___ Supplied data
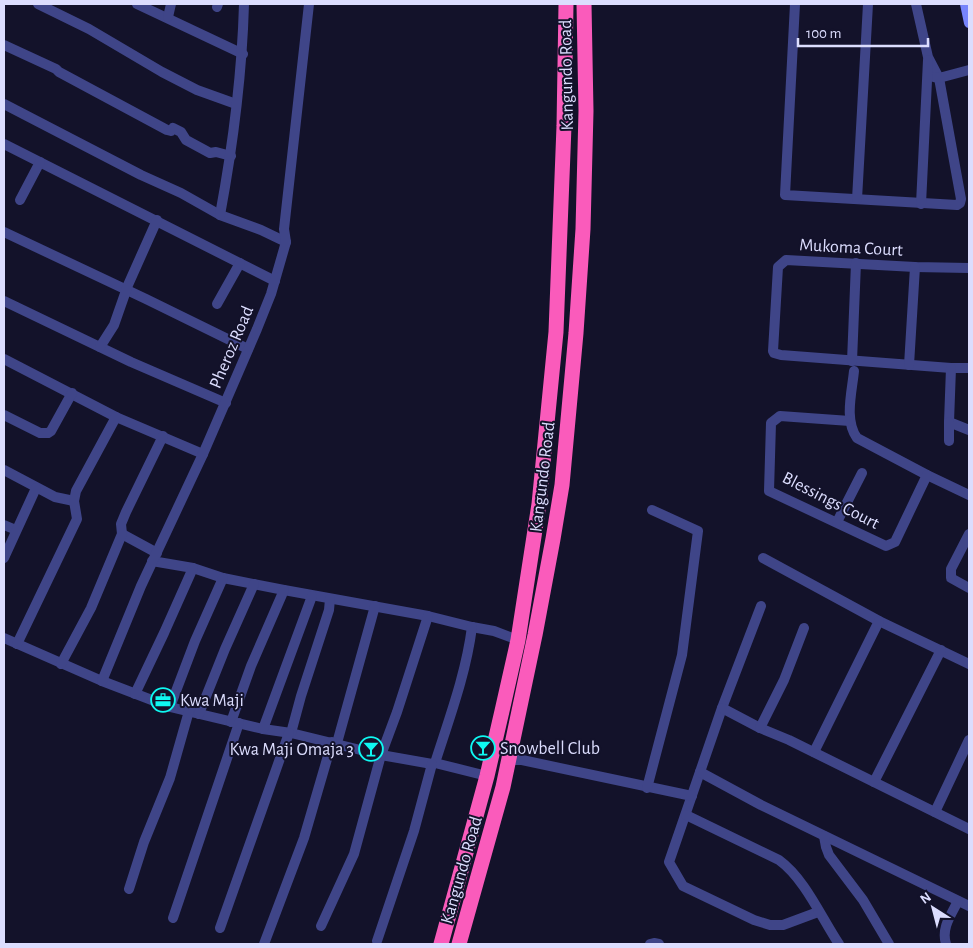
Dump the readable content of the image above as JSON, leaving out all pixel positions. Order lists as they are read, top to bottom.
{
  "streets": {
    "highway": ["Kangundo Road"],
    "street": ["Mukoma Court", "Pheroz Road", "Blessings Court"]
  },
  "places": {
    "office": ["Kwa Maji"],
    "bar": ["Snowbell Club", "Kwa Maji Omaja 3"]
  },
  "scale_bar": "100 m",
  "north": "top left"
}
______
Give the entries again, exactly and in full, with no image included.

### Final answer
Dump the readable content of the image above as JSON, leaving out all pixel positions. Order lists as they are read, top to bottom.
{
  "streets": {
    "highway": ["Kangundo Road"],
    "street": ["Mukoma Court", "Pheroz Road", "Blessings Court"]
  },
  "places": {
    "office": ["Kwa Maji"],
    "bar": ["Snowbell Club", "Kwa Maji Omaja 3"]
  },
  "scale_bar": "100 m",
  "north": "top left"
}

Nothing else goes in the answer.